**Action item**
Below are some records. Return exactly the lines from the one with "left elbow: (212, 270)" to the one with "left ankle: (182, 396)", and nothing else.

**Provided data**
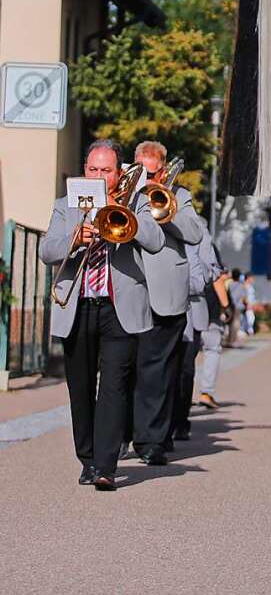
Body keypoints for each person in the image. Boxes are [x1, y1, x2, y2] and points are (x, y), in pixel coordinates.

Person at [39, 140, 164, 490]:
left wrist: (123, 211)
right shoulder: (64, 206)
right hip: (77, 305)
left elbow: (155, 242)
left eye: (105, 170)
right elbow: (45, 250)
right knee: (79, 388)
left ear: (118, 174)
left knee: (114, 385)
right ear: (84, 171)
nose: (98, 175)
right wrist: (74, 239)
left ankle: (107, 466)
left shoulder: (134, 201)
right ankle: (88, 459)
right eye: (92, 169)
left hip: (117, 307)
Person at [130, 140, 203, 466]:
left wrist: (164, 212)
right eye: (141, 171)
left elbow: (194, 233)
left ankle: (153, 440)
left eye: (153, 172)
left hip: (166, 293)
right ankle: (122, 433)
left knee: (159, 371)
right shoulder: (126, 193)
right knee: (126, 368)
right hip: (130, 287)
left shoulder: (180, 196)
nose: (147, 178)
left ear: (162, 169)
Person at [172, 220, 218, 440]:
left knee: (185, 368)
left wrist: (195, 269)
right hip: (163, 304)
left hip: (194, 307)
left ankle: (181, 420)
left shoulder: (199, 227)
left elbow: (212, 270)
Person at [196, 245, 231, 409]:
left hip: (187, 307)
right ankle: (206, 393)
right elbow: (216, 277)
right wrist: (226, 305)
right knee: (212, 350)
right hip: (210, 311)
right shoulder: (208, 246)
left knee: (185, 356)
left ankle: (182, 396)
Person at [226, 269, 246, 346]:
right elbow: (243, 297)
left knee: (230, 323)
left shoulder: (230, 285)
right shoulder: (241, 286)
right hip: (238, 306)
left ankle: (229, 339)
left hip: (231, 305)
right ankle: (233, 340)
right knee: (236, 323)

---

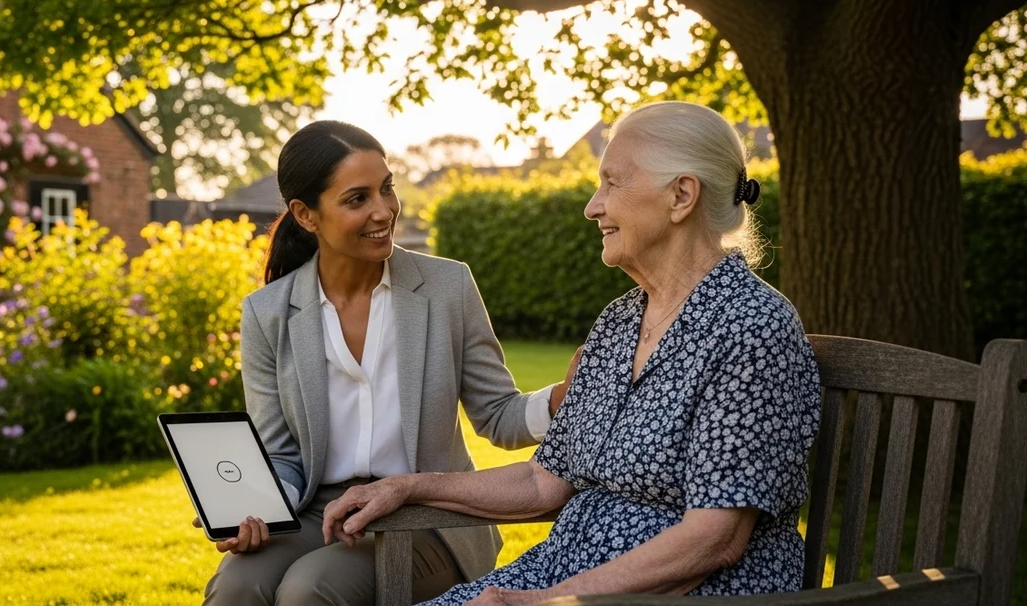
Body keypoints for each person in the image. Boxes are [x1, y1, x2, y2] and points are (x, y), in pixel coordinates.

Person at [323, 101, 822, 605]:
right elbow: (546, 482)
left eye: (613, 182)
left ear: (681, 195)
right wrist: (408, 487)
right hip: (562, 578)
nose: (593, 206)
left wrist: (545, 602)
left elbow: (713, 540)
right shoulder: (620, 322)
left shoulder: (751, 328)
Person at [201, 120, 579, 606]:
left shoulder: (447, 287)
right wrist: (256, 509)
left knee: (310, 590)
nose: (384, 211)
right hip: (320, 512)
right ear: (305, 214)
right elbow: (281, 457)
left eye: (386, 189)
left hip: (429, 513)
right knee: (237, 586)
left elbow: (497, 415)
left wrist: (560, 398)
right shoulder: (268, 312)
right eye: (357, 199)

**Solution below**
left elbow: (212, 270)
Person at [196, 245, 231, 409]:
left hip: (187, 307)
right ankle: (206, 393)
right elbow: (216, 277)
right wrist: (226, 305)
right knee: (212, 350)
right hip: (210, 311)
right shoulder: (208, 246)
left knee: (185, 356)
left ankle: (182, 396)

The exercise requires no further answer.